Noam Morgensztern est dingue, dingue ! Il joue magnifiquement bien, il est totalement inquiétant.
Nagui et l'ensemble de La Bande Originale saluent unanimement la prestation du comédien Noam Morgensztern de la Comédie-Française qui incarne le meurtrier Tony Meilhon.
J-X de Lestrade : "Au moment de l’arrestation de Tony Meilhon, le caractère atroce du meurtre (Lætitia avait été démembrée) a bouleversé le pays. Face à cette émotion, les discours ont été extrêmement simplistes. On opposait le criminel monstrueux aux victimes innocentes car il s’agissait alors de surfer sur l’émotion à des fins électoralistes. (Nicolas Sarkozy avait alors qualifié Tony Meilhon de "Monstre", interpellant la justice, fautive d'avoir laissé le meurtrier, ex-détenu, en liberté).
" La vraie question au fond est : cette fin tragique était-elle une fatalité ? "
Quand on déroule le parcours de vie de Jessica et de Tony, on voit un homme qui a grandi dans le même climat de violence que Jessica…
Une série qui remonte aux racines du mal
La série soulève un débat fécond au sein de La Bande Originale, optant pour un échange plus grave qu'à l’accoutumée.

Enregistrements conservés
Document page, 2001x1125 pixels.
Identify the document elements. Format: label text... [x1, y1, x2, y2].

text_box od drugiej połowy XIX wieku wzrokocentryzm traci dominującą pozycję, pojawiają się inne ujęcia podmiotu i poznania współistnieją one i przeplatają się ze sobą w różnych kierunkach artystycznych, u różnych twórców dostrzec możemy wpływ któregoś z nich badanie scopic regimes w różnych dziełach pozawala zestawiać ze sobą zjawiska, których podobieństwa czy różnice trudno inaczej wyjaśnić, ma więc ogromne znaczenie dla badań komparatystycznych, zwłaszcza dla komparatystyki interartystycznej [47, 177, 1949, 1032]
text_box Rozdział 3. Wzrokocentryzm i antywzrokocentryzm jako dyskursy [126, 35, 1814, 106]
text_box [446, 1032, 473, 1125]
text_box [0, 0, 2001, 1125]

▸ **Objectif A**: D'après l'extrait, pourquoi opposait-on alors le criminel monstrueux aux victimes innocentes, selon J-X de Lestrade ? Répondez en une à trois phrases.
▸ **Objectif B**: Reproduisez à l'identique le passage de l'extrait qui commence aux mots "J-X de Lestrade" et s'arrête après "ex-détenu, en liberté).".
Les enregistrements n'ont aucun rôle ici.

▸ **Résultat A**: Selon J-X de Lestrade, on opposait le criminel monstrueux aux victimes innocentes parce qu'il s'agissait de surfer sur l'émotion à des fins électoralistes. Cette émotion venait du caractère atroce du meurtre, qui avait bouleversé le pays au moment de l'arrestation de Tony Meilhon.

▸ **Résultat B**:
J-X de Lestrade : "Au moment de l’arrestation de Tony Meilhon, le caractère atroce du meurtre (Lætitia avait été démembrée) a bouleversé le pays. Face à cette émotion, les discours ont été extrêmement simplistes. On opposait le criminel monstrueux aux victimes innocentes car il s’agissait alors de surfer sur l’émotion à des fins électoralistes. (Nicolas Sarkozy avait alors qualifié Tony Meilhon de "Monstre", interpellant la justice, fautive d'avoir laissé le meurtrier, ex-détenu, en liberté).